Ross sighed. “All right,” he conceded. “I’ll call Rosemary and tell her to submit her samples to the crime lab under S.H.I.T.’s name and that she should contact my office on Monday to get an official case number. I’ll also call one of the supervisors down there and let him know this is urgent.”
“Thanks, Ross,” I said. “Solving this case will mean a lot to me.”
“I’m a little puzzled about why it came up in the first place. What put it back on the front burner after all this time?”

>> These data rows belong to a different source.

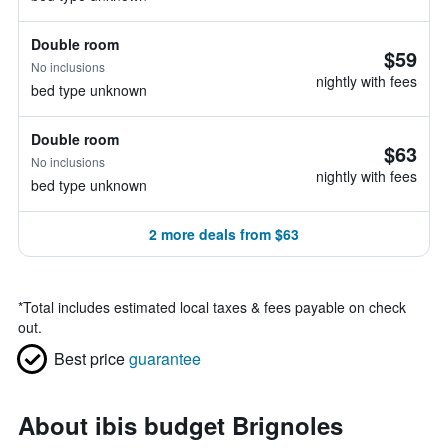
Double room
$59
No inclusions
nightly with fees
bed type unknown
Double room
$63
No inclusions
nightly with fees
bed type unknown
2 more deals from $63
*
Total includes estimated local taxes & fees payable on check
out.
Best price
guarantee
About ibis budget Brignoles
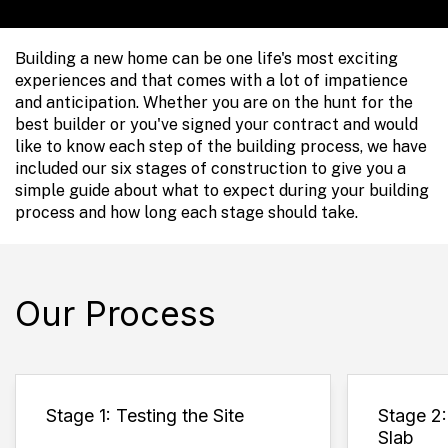
Building a new home can be one life's most exciting
experiences and that comes with a lot of impatience
and anticipation. Whether you are on the hunt for the
best builder or you've signed your contract and would
like to know each step of the building process, we have
included our six stages of construction to give you a
simple guide about what to expect during your building
process and how long each stage should take.
Our Process
Stage 1: Testing the Site
Stage 2
Slab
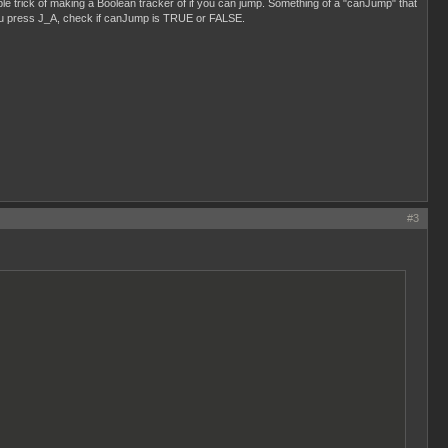
le trick of making a Boolean tracker of if you can jump. Something of a "canJump" that
you press J_A, check if canJump is TRUE or FALSE.
#3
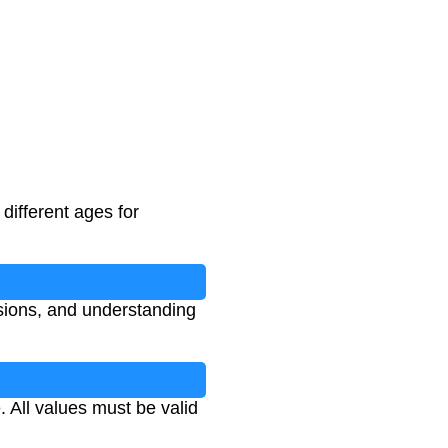
 different ages for
n
isions, and understanding
 All values must be valid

“I did,” I answered. “I guess it’s been festering the whole time. Lying around in the hospital for a couple of days brought it to the surface.”
That was close enough to the truth to sound plausible, and I let it go at that. It’s something my mother used to tell me. Quit while you’re ahead.
By the time I was off the phone, Mel had cleared the table, put away the leftovers, and started the dishwasher. Pouring herself a glass of wine from the bottle in the fridge, she made her way to her favorite spot in the unit. For me, the best spot in the house was my recliner, but for Mel it would always be the window seat in the living room with its 180-degree view of Puget Sound, from the grain terminal to Safeco Field. In the far distance, the snow-denuded Olympics stood as a jagged dark dividing line between the fading blue of the water and the darkening evening sky.